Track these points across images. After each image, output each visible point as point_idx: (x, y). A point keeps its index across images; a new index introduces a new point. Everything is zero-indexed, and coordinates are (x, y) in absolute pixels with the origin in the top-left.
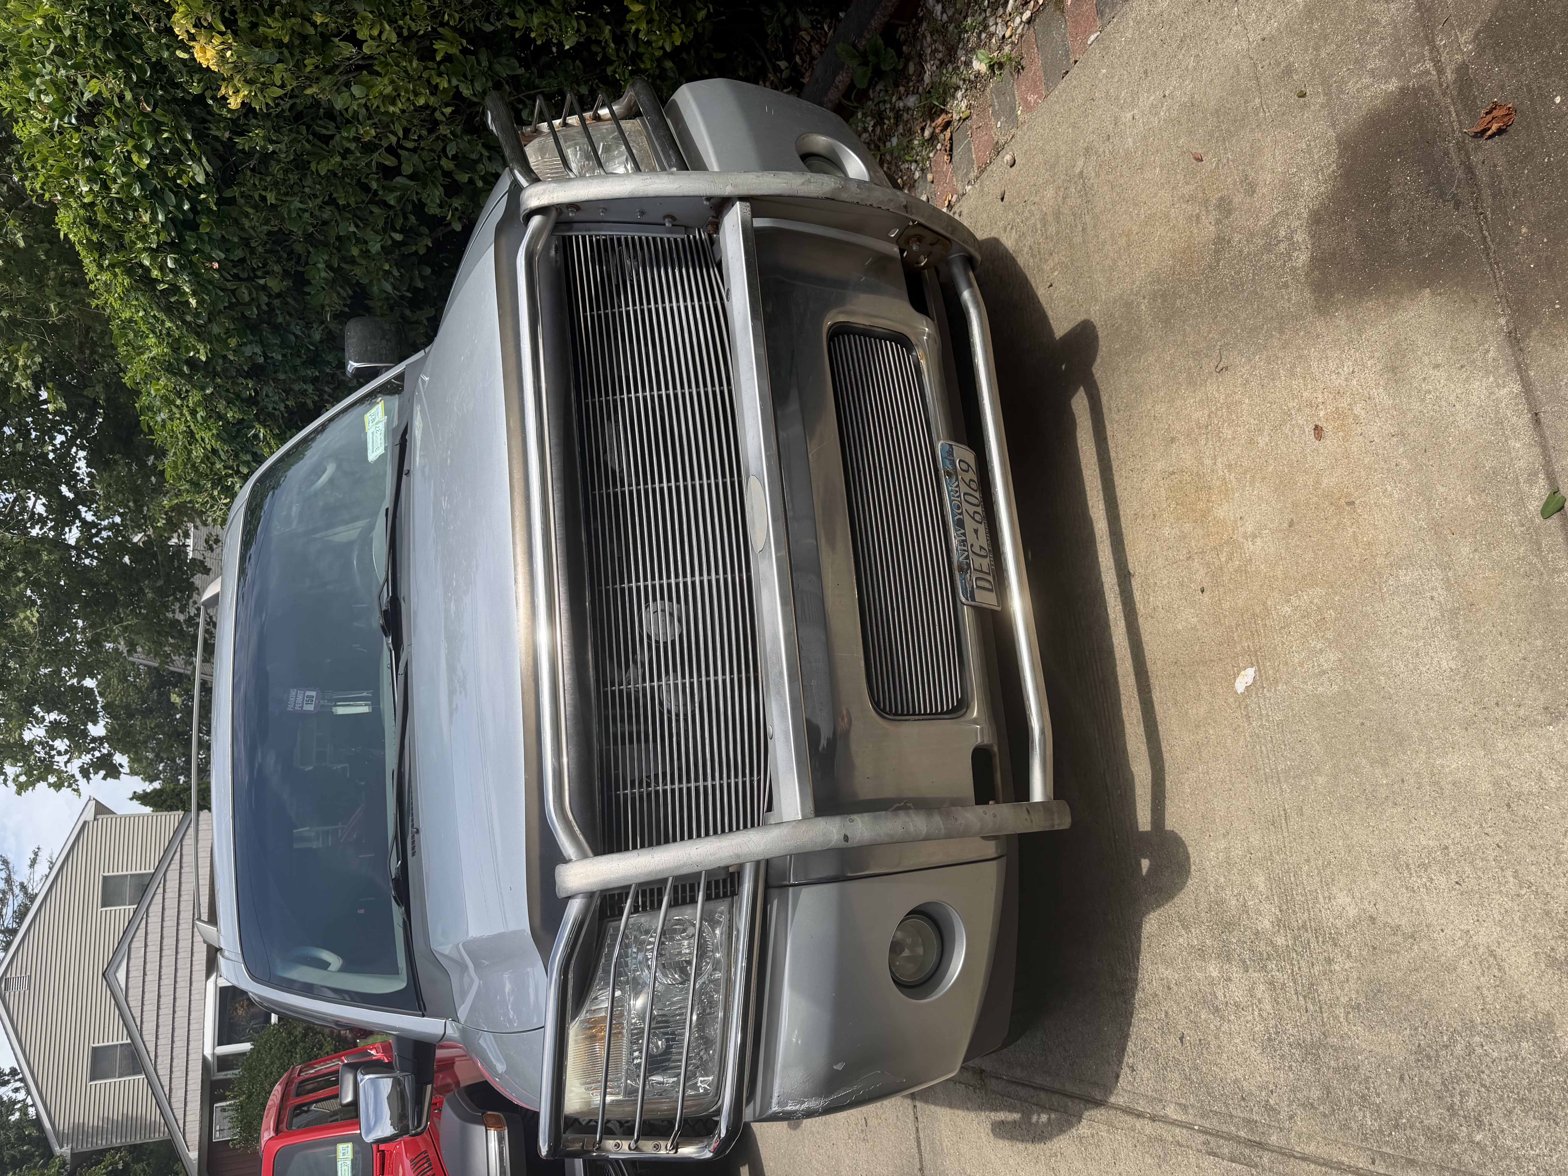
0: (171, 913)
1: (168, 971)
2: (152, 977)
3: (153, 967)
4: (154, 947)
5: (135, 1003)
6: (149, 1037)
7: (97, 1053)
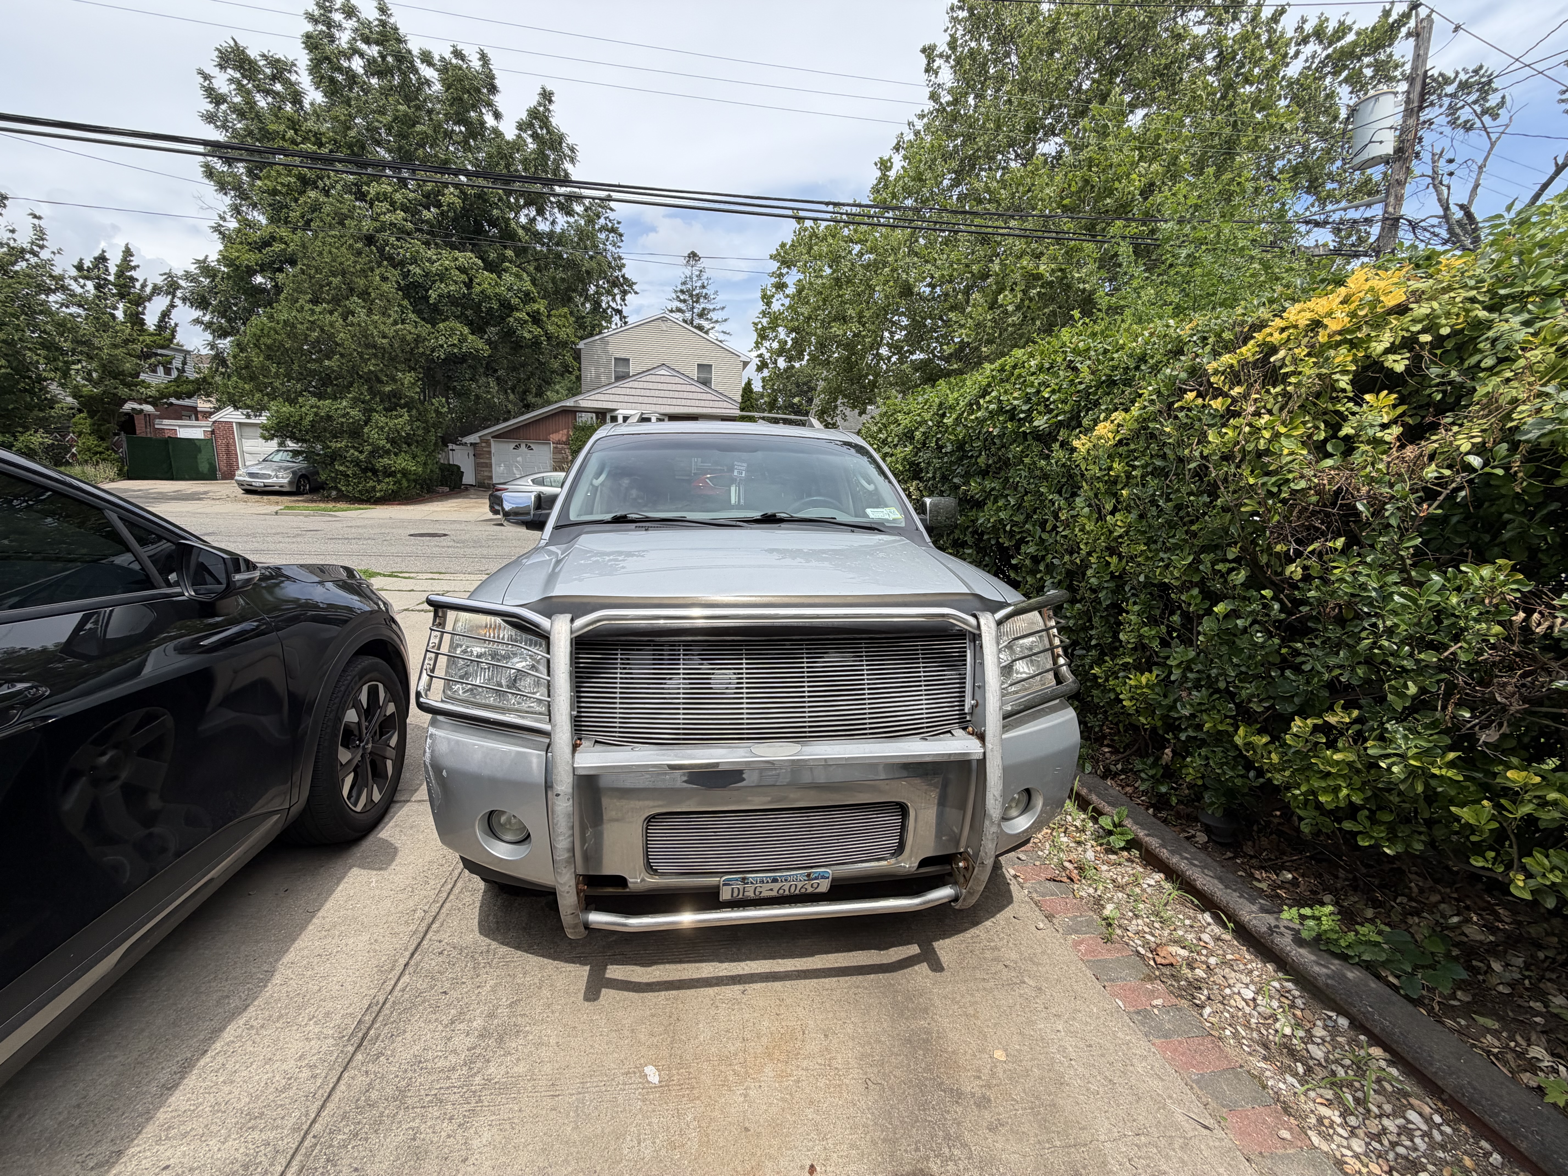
0: (691, 395)
1: (662, 394)
2: (660, 386)
3: (665, 387)
4: (674, 387)
5: (648, 378)
6: (631, 384)
7: (626, 361)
■ ■ ■ ■ ■
Try it
Locate each line in the records that contains the word "output", and reproduce every such line in full.

Response to this exercise
Track these points across images. After each image, output each visible point as point_idx: (x, y). A point keeps its index across images; a new index introduces a new point. Everything is zero-indexed, and coordinates are (x, y) in absolute pixels with the origin in the top-left.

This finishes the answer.